Australia is a very potential country for us for investment and it is an important export destination too. Bangladesh High Commission to Canberra depicts that Bangladesh is now the 32nd largest trade partner of Australia and the two countries’ bilateral trade has grown six times over the past decade, reaching US$2 billion from less than USD 300 million and two-way goods and services trade grew to over $2.6 billion in a decade. Dhaka’s export to Canberra is concentrated on RMG (knit and woven wears) and textile products (about 93%). Other export items are leather goods and footwear, processed food, fish, jute goods etc. Even after growing manifold in the past decade, Bangladesh’s export to Australia in 2019-20 was US$ 762.9 million, constituting 0.3% of Australia’s total import putting Bangladesh at 33 in the rank. Whereas, Bangladesh’s imports from Australia in 2019-20 was US$ 695.7 million, accounted for 0.2% of Australia’s total export, putting it at 29 in the rank. Dhaka must keep up with the trends and increase more exports to Canberra.

Australia extended the Duty-Free Quota Free (DFQF) facility to LDCs in 2003. The country believes that Bangladesh has achieved impressive economic growth in the last decade. According to the Department of Foreign Affairs and Trade (DFAT) of Australia, while challenges remain in doing business in Bangladesh, the country offers increasingly long term commercial opportunities to Australian companies operating in education services, food and beverages, agribusiness, energy and minerals. Australian businesses are well placed to provide services and equipment for energy and infrastructure developments in Bangladesh. Bangladesh’s geographic position, including its seaports, provides further economic opportunities through regional integration. DFAT reveals that weak infrastructure, shortage of skills and the governance environment are, however, key constraints to growth and doing business in Bangladesh. We need to overcome these barriers and expand more export to Australia and look for FDI from them. 

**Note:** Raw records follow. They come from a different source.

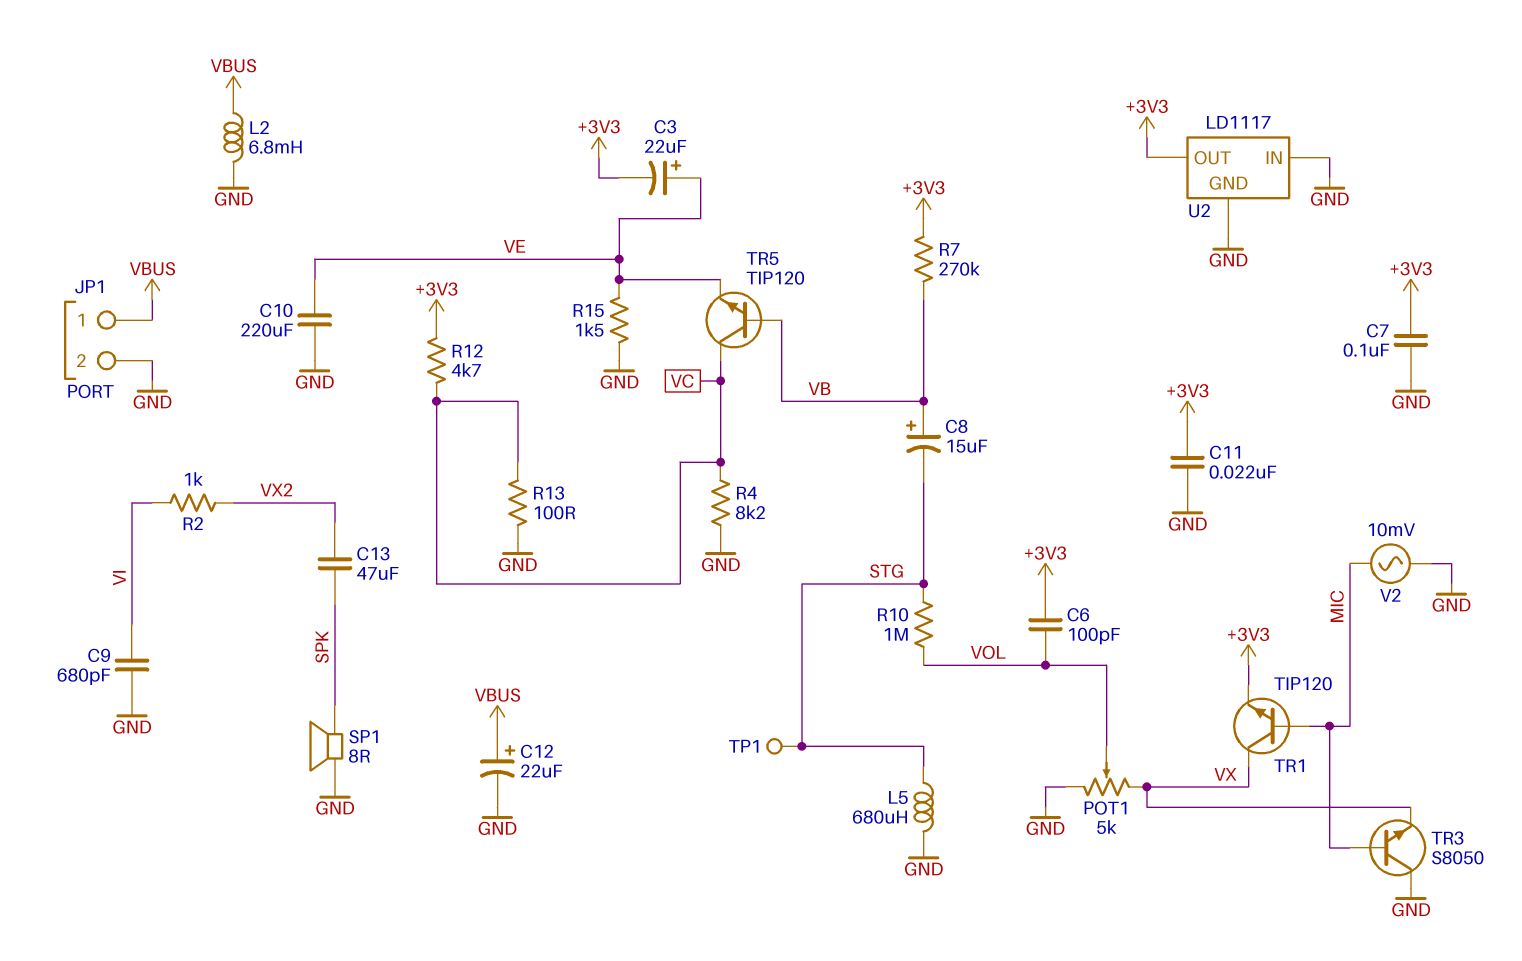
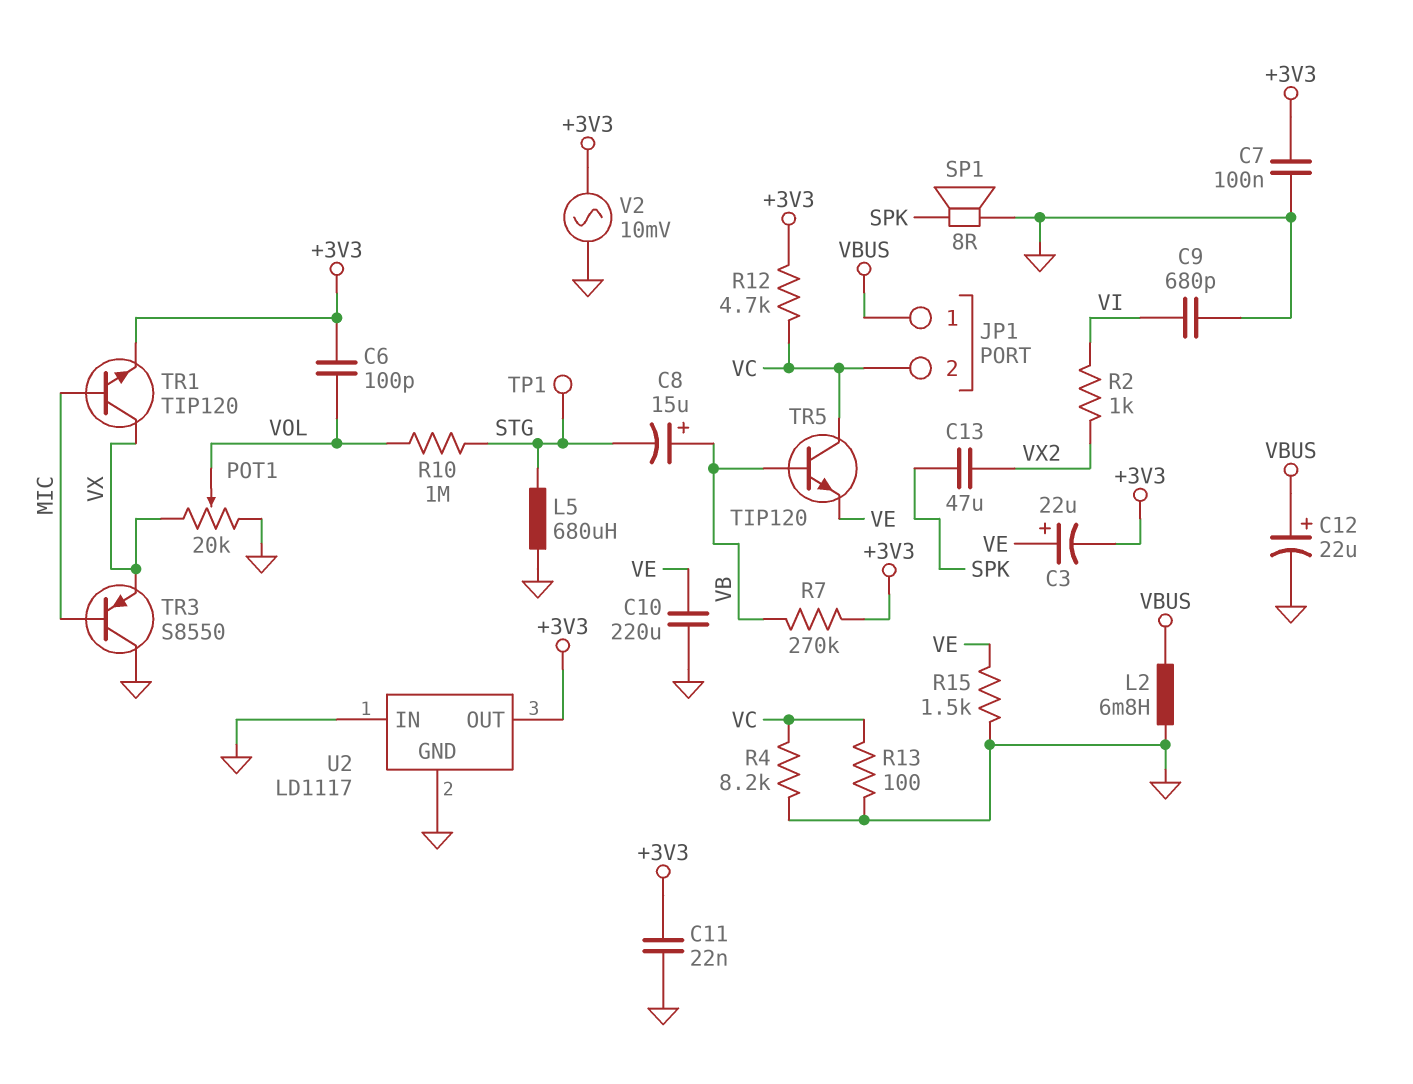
JP1 pin 2: GND -> VC
POT1: 5k (GND, VX, wiper VOL) -> 20k (GND, VX, wiper VOL)
TR3: NPN S8050 (B MIC, C GND, E VX) -> PNP S8550 (B MIC, C GND, E VX)
V2: AC 10mV (GND, MIC) -> AC 10mV (+3V3, GND)

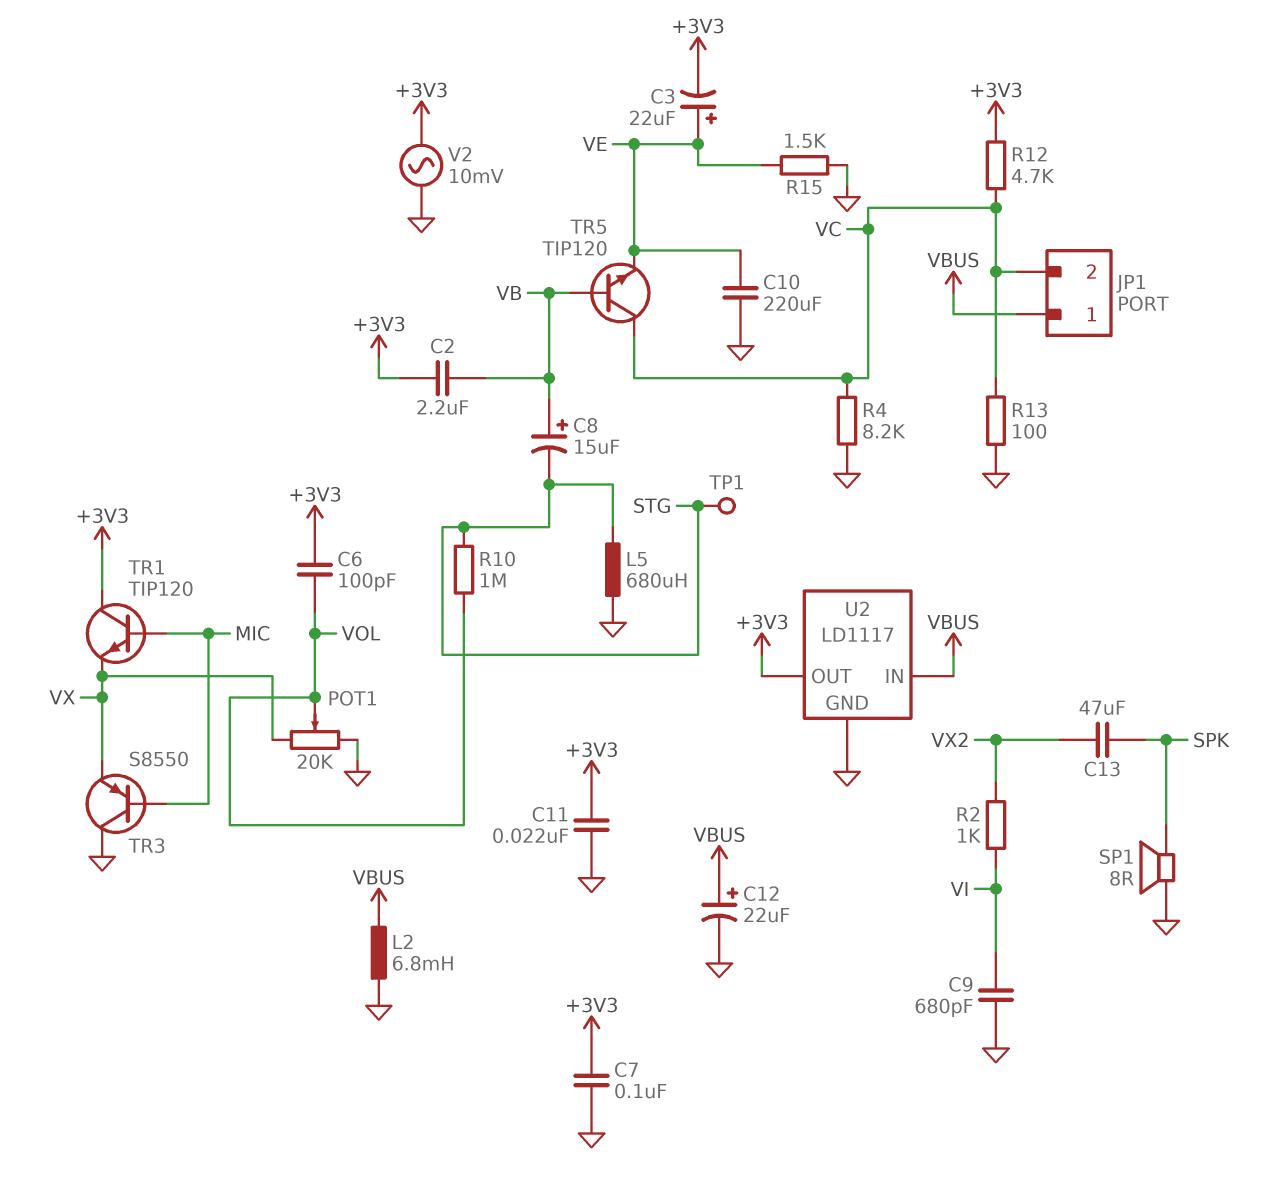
C2: none -> 2.2uF (+3V3, VB)
R7: 270k (+3V3, VB) -> none
TR1: NPN TIP120 (B MIC, C VX, E +3V3) -> NPN TIP120 (B MIC, C +3V3, E VX)
U2 pin IN: GND -> VBUS

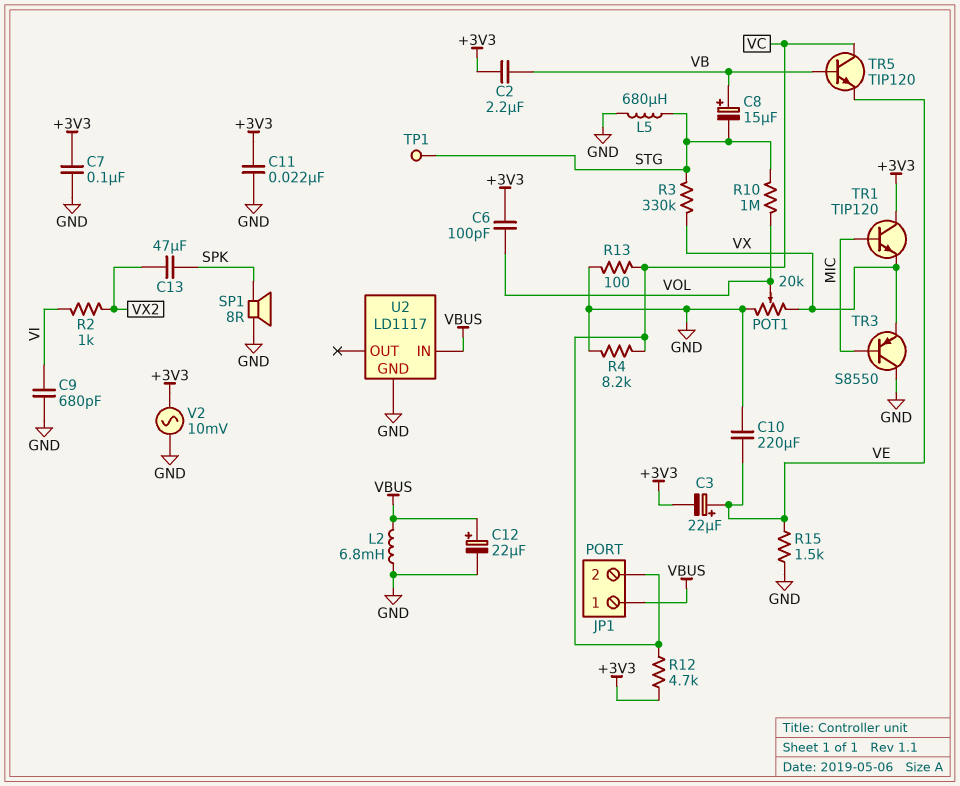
R3: none -> 330k (STG, VX)
U2 pin OUT: +3V3 -> none

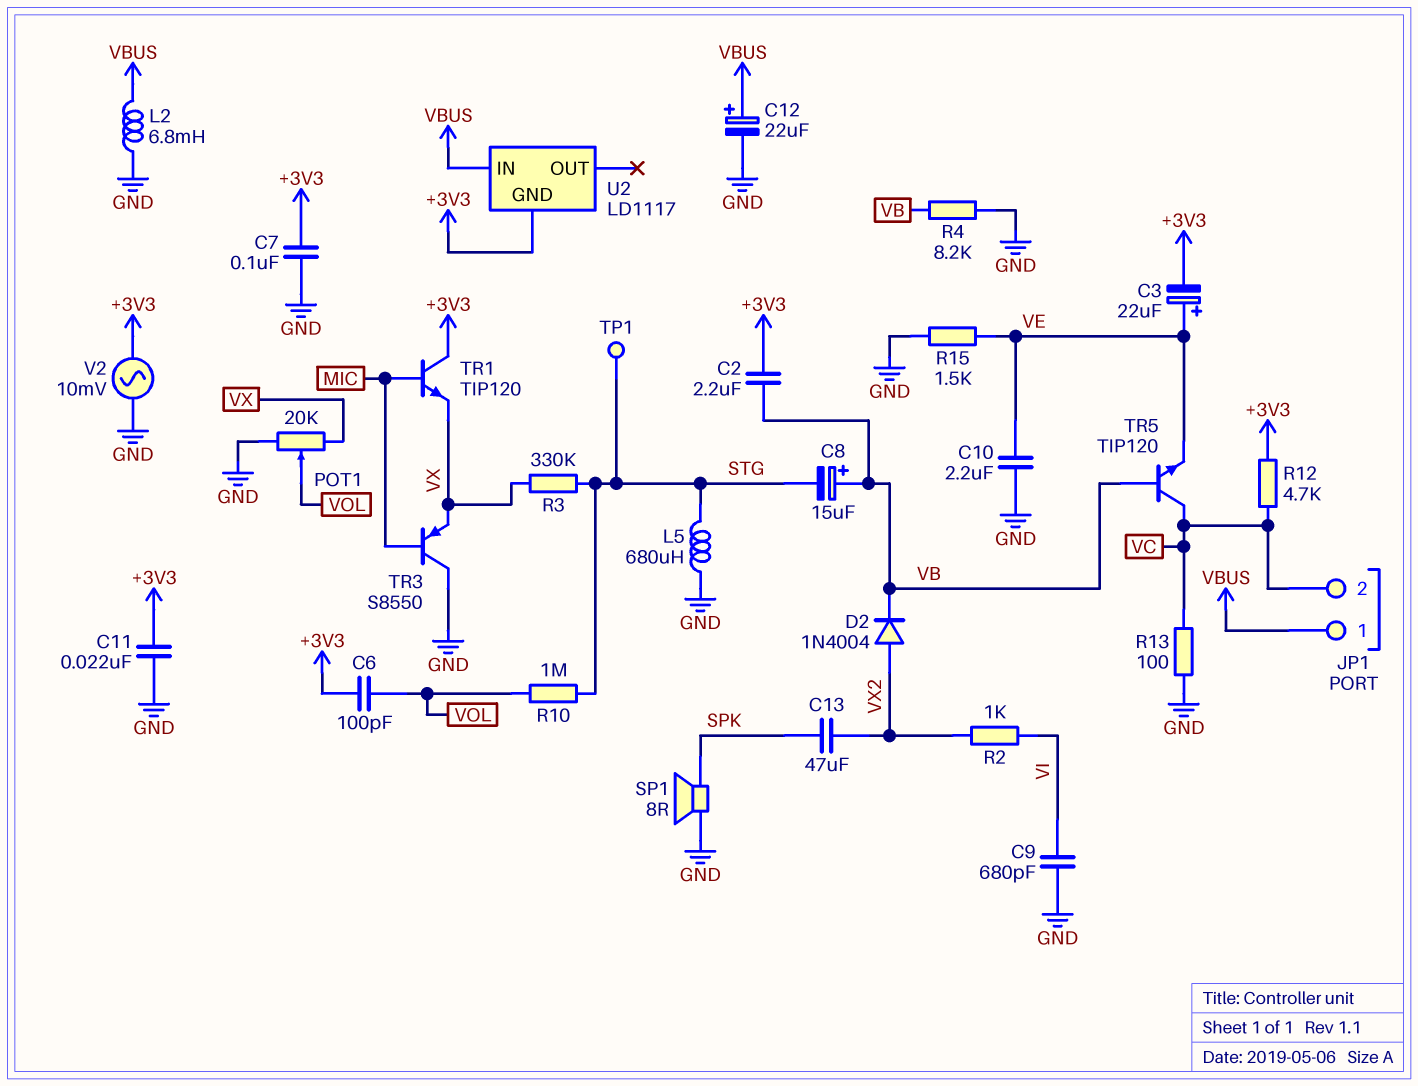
C10: 220uF (GND, VE) -> 2.2uF (GND, VE)
D2: none -> diode 1N4004 (A VX2, K VB)
R4: 8.2k (GND, VC) -> 8.2k (GND, VB)
U2 pin GND: GND -> +3V3

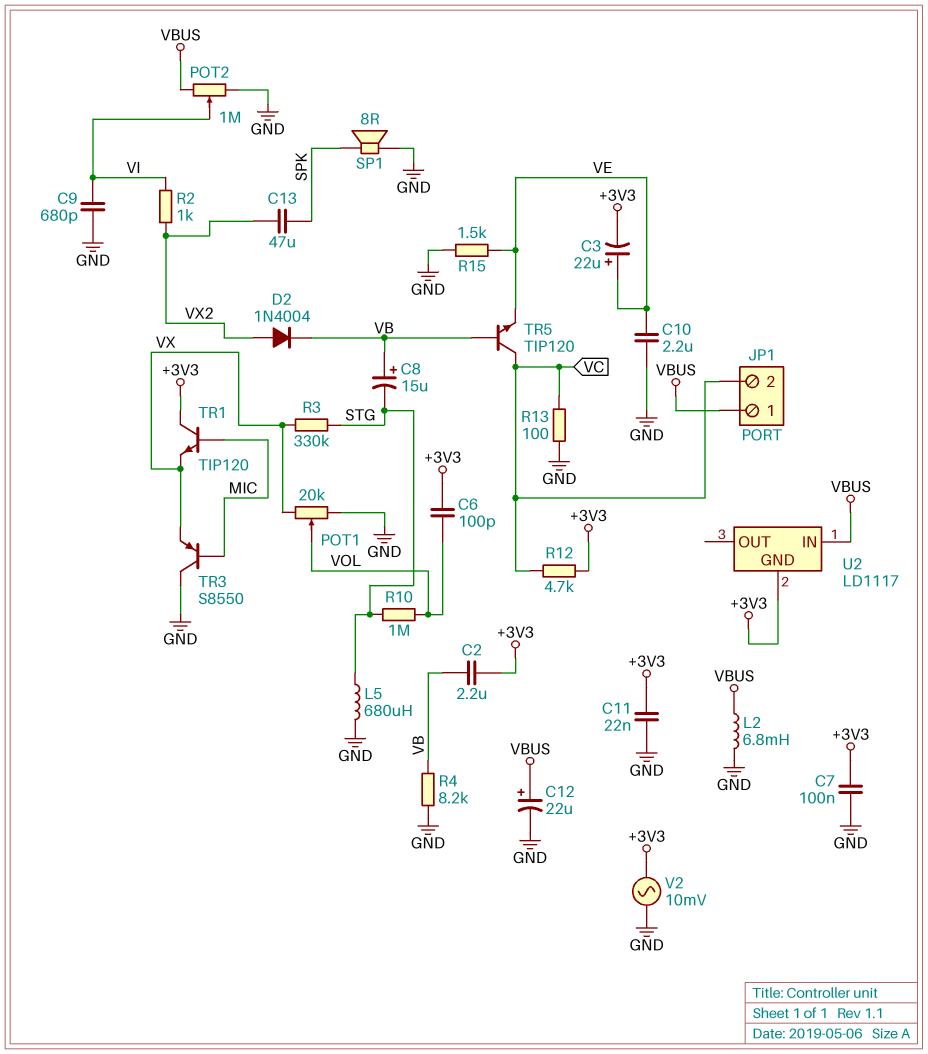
POT2: none -> 1M (GND, VBUS, wiper VI)
TP1: test point (STG) -> none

In this context the following measures may be taken into consideration for formulating policies:

1. Regular follow up of TIFA and Joint Working Group (JWG); 2. turning TIFA into free trade agreements (FTA) / preferential trade Agreements (TFA); 3. arranging Trade Exhibition Fairs of Bangladeshi products in Australia; 4. collaborating with Business associations, Chambers of Commerce & Industries both in Bangladesh and Australia to uphold a series of dialogues, seminars and roundtables on bilateral trade relations between the two nations; 5. inviting policy experts, researchers and academicians to research the above-stated issues from both countries; 6. enchaining Public Diplomacy in Australia engaging Non-Resident Bangladeshis (NRBs)/ Diaspora in Australia;  7. promoting more Bangladeshi goodwill Ambassadors in the Australian Educational Institutions through Fellowships and Scholarships; 8. expansion of online and virtual trading mechanism between the two countries; 9. promoting safer ‘Doing Business Environment’ in Bangladesh for Australian counterpart; 10. inviting Australia to set up a single self-country Economic Zone in Bangladesh and 11. tagging Australia Bangladesh Chamber of Commerce and Industry (ABCCI) in the above process.

These are some glimpses of what can be done from now to uplift the potentials of a developing Bangladesh. Such measures should also be taken as regards all the other potential countries gradually to protect against the challenges that may come in the due course.